Abbé Pierre : Tribune de membres d'Agir pour notre Église

Nous sommes en colère, écœurés, mais pas résignés

Voilà les sentiments qui nous envahissent après la révélation de nouveaux témoignages sur les abus perpétrés par l’abbé Pierre pendant plusieurs dizaines d’années. Une fois de plus, nous apprenons que des victimes n’ont pas eu la force de dénoncer leur agresseur : un homme que sa popularité tant à l’intérieur qu’à l’extérieur de l’Église catholique a rendu intouchable, et donc impuni.

Quant à celles qui ont pu parler, elles ont vécu le calvaire de ne pas être écoutées. À ces victimes, nous, membres du collectif « Agir pour notre Église », exprimons toute notre compassion et toute notre solidarité.

Étouffer la voix des victimes

Nous voulons aussi dire notre colère de catholiques pratiquants, attachés à leur foi, à l’Évangile, au Christ et à son Église. C’est précisément en tant que catholiques que nous sommes écœurés par toutes les fois où la hiérarchie de notre Église a choisi, en toute conscience, d’étouffer la voix des victimes.

Colère face à la trahison de toutes ces femmes victimes, instrumentalisées et réduites au statut d’objet jetable tant par ces actes odieux que par le silence imposé pendant des décennies.

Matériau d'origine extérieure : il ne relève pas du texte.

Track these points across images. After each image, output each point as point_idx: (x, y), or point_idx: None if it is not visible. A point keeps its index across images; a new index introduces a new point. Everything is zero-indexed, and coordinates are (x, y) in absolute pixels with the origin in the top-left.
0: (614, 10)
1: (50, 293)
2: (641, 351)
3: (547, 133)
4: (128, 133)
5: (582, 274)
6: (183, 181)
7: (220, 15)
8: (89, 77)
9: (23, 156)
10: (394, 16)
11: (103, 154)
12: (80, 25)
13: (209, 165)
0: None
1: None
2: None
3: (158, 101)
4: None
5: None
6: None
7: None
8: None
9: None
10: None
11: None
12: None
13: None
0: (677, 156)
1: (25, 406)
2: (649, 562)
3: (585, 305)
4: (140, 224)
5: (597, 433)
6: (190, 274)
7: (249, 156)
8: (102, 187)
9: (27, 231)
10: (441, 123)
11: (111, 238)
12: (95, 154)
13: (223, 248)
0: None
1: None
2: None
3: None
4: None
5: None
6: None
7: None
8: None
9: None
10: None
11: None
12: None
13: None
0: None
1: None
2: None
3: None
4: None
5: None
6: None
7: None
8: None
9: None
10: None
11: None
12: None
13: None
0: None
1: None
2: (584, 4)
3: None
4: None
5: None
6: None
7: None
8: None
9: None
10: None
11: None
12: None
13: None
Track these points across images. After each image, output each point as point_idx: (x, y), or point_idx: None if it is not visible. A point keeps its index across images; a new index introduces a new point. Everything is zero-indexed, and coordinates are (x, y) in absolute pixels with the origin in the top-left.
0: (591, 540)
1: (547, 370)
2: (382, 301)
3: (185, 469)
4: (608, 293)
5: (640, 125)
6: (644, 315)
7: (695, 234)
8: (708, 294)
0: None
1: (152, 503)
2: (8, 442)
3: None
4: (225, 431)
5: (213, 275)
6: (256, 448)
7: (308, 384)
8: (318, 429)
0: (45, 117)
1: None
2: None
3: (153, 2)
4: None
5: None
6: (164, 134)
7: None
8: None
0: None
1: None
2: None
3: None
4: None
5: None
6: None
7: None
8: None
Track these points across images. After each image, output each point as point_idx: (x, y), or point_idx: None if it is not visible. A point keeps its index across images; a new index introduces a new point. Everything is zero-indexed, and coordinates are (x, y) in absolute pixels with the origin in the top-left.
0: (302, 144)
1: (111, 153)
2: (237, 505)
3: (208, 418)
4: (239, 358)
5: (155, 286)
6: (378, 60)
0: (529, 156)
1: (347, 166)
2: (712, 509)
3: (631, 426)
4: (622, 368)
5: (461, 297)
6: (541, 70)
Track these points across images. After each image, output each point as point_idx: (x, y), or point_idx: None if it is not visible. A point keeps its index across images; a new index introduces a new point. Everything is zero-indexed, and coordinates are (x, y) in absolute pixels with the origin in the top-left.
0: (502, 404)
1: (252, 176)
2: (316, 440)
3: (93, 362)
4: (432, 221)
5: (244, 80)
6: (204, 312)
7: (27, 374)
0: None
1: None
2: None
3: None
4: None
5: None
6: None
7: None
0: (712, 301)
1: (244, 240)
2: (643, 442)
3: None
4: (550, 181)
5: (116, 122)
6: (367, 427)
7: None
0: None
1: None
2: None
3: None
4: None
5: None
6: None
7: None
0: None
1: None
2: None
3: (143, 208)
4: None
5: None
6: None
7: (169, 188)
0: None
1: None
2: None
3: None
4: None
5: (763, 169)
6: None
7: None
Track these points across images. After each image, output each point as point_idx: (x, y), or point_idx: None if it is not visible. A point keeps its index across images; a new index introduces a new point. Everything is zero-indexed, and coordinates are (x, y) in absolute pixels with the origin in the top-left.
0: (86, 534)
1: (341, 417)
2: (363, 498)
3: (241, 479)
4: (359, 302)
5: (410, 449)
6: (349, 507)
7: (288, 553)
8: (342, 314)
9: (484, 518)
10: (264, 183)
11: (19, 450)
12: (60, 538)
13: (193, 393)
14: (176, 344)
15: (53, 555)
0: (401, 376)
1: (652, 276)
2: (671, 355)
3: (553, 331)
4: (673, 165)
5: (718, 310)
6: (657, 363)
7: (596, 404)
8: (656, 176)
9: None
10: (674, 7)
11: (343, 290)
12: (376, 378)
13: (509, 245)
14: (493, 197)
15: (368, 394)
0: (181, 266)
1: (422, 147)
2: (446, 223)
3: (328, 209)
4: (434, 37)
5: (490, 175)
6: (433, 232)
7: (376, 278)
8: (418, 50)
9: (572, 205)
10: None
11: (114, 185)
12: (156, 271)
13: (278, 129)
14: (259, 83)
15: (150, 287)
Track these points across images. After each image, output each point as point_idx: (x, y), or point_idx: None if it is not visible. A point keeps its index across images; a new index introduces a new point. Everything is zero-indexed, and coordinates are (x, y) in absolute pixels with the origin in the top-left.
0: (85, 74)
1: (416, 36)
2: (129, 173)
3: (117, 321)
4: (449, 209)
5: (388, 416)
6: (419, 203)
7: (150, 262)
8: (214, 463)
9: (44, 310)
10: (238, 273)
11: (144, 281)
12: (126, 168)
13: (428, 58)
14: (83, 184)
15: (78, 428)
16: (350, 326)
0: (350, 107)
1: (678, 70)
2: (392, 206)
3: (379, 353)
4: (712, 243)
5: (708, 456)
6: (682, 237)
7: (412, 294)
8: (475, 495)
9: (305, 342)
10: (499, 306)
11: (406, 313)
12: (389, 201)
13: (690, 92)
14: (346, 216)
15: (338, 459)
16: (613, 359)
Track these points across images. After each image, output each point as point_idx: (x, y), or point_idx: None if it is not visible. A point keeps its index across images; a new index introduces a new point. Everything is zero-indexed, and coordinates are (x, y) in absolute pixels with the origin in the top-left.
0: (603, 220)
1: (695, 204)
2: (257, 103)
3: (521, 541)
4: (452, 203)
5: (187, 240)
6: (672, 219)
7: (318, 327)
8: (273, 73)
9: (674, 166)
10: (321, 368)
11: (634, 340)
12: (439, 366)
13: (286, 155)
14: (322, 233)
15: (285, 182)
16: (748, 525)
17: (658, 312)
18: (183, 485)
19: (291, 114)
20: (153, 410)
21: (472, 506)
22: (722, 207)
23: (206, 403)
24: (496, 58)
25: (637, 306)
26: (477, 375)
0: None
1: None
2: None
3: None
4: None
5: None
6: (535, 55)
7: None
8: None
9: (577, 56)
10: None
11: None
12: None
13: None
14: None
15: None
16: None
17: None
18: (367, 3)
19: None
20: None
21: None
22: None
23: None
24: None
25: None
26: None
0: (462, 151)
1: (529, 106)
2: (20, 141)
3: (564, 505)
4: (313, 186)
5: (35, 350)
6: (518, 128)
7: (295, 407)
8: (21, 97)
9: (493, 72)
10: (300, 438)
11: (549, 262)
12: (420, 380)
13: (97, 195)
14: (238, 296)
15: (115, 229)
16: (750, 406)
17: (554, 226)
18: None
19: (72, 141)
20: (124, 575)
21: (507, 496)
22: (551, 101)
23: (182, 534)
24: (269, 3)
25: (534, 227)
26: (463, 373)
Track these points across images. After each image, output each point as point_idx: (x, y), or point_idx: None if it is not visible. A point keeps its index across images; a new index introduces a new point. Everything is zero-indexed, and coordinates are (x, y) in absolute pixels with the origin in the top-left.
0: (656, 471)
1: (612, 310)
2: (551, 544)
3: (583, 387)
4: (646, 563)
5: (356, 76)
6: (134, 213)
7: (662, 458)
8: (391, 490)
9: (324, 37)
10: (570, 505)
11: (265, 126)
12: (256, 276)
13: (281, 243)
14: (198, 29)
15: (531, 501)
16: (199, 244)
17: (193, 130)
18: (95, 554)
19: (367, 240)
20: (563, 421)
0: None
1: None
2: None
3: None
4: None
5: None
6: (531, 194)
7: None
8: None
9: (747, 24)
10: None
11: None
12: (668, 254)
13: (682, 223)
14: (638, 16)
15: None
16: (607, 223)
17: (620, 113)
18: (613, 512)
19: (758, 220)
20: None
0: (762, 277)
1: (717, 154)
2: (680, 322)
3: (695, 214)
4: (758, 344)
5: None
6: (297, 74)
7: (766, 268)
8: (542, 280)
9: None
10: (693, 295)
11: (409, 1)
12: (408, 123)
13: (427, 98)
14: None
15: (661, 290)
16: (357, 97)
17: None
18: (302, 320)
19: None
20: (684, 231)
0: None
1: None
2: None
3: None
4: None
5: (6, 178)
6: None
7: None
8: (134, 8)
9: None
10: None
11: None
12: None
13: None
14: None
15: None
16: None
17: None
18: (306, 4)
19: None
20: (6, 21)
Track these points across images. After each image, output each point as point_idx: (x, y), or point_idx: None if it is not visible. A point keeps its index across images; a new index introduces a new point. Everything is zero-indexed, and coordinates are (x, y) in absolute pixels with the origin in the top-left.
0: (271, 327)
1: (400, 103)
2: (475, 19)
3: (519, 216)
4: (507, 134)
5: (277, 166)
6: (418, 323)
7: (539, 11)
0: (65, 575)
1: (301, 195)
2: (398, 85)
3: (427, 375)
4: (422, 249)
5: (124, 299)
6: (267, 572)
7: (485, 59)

Écœurement devant la trahison du sacerdoce par un homme couvert par une hiérarchie ecclésiale qui minimisait les faits pour ne pas avoir à les gérer. Encore une fois.

Exaspération face à la trahison de l’œuvre qu’il avait fondée et qu’il portait, mais qu’il détournait pour profiter de la vulnérabilité de ces personnes en situation de détresse, trahissant ainsi le travail mené quotidiennement par tous les membres des associations Emmaüs… Il s’agit bel et bien d’un triple abus de confiance : celui des agissements de l’abbé Pierre est indissociable du silence d’Emmaüs et du silence de l’Église catholique.

La soif de justice

La mort de l’abbé Pierre empêche la tenue d’un procès, mais elle n’éteint pas la soif de justice. Et le poids immense de ce silence rend à nos yeux nécessaire une reconnaissance de leur statut aux victimes. La responsabilité de ceux qui ont vu mais ont détourné le regard, ont su mais n’ont rien fait, ont entendu mais n’ont pas écouté, doit être assumée, et leur complicité, active ou passive, doit être jugée. L’option préférentielle pour la bonne réputation aux yeux du monde, que tant de personnes alertées ont choisie au détriment de la justice, doit être dénoncée pour ce qu’elle est aussi : un scandale devant Dieu.

Si la notoriété de l’auteur de ces faits est, en l’espèce, exceptionnelle, elle n’efface pas l’impression tenace de déjà-vu : la personnalité charismatique érigée en icône, les complicités de tous ordres au sein de l’institution, le déni de justice imposé aux victimes par une conspiration du silence, tout cela a déjà été dénoncé à de multiples reprises à l’occasion des affaires révélées ces dernières années.

Des trajectoires criminelles et systémiques

Comment ne pas en être lassés ? usés ? D’autant que la gravité des faits est désormais difficile à ignorer, pour qui veut bien voir ce qu’il y a à voir : une fois encore apparaît en pleine lumière le caractère systémique des facteurs qui, dans le fonctionnement de l’institution-Église, comme dans sa parole, rendent possibles ces trajectoires criminelles et ces existences brisées, facteurs que la Ciase (Commission indépendante sur les abus sexuels dans l’Église) analysait dans son rapport remis en octobre 2021.

Faudra-t-il désormais soupçonner d’insincérité toute prise de parole institutionnelle, qui nous assure (tout à la fois ébranlée et résolue) que leur surprise et leur effroi sont immenses, que le nécessaire est fait, que des mesures sont prises ? La dévalorisation avancée de la parole institutionnelle en vient à décrédibiliser la Parole fondamentale, celle de l’Évangile. C’est dramatique, et il est urgent de passer aux actes. Le chantier est immense, tant la prise de conscience est encore lacunaire, le parcours de prise en charge des victimes encore amateur et illisible, et balbutiante la clarté de la gouvernance et de la justice de l’Église.